This bibliography lists Ada, APT (a numerical control language), Basic, C, C++, Cobol, Common Lisp, Dibol, Forth, Fortran, Mumps/M, PANCM, Pascal, PL/B (aka Databus), PL/I, Rexx, Smalltalk, SQL. There are lots of drafts, versions, subsets, extensions, bindings, modules, etc. In addition, googling pops up an ANSI version of APL.

The ISO languages are Ada, APL, C, C++, Cobol, Fortran, ISLisp, and Prolog.


The IEEE has also released PL standards. I don't know of many languages that have had them, but I do know that Scheme had one, but didn't renew it, and Verilog has a series of standards.

my intent

to find languages which aren't likely to have the rug pulled out from under them like Java, because they have well accepted standards by reputable establishments. as opposed to being owned solely by a private company. the JVM might be a convenient implementation target for a compiler or interpreter but it has been proven recently that it is not a very open one. whereas ANSI C isn't going to suddenly disappear and you are free to implement some or all off it's standard without oversight by a privately held company.
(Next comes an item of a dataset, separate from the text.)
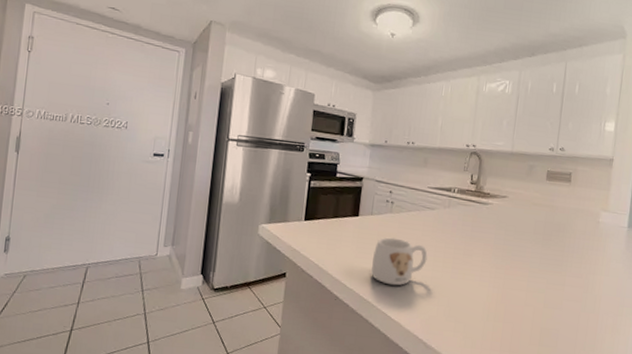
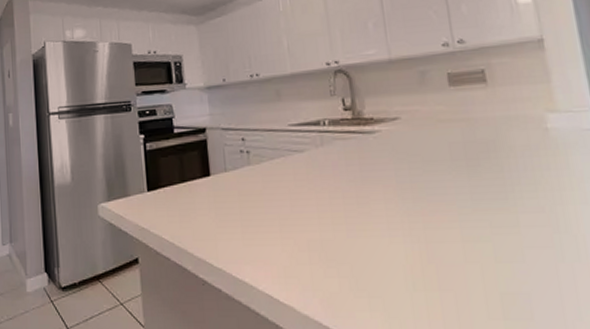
mug: present [371,237,428,286] -> none [238,195,310,258]

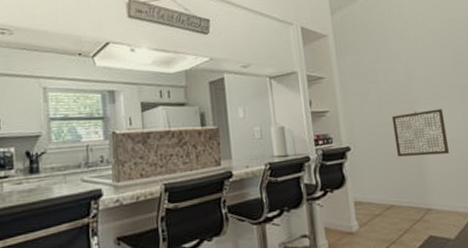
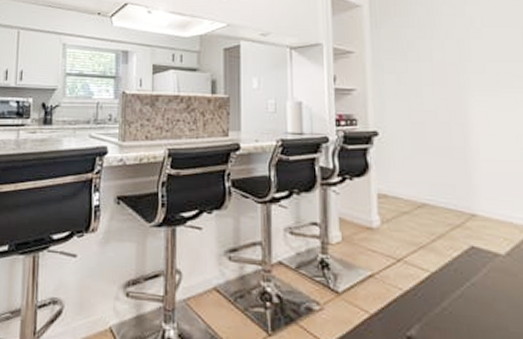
wall art: present [391,109,449,157] -> none [433,98,507,152]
It doesn't help all that much

Big companies can push their products through standards processes if they are willing to be open enough, and sometimes even if they aren't. E.g., C# has an ISO standard. What happens to the language if Microsoft feels compelled —hard to believe, I know, but did you predict Sun being acquired by Oracle five years ago?— to end all business and support relationships to do with the language?

I feel that my answer is veering off towards the territory of our rival, Lambda the Ultimate Business Blog. Try not to follow me too far.

I don't know

Definitely seems like C is a better choice than the JVM as a target. At least from this perspective. I expected at some point the JVM would end badly in some way, I couldn't have forseen obviously that Oracle would purchase Sun. Right now it seems like there are a lot of people really legitimately upset about this who are hunting around for what they want to replace Java with. What I want is to find a language implementation target for the long term which has a much lower likely hood of causing me problems. My point is now all of these implementations: Clojure, Groovy, JRuby, Jython, Rhino, Scala are in a very bad position for future adoption, as the JVM has now become risky. This isn't about business, it's about being practical, planning and making rational choices.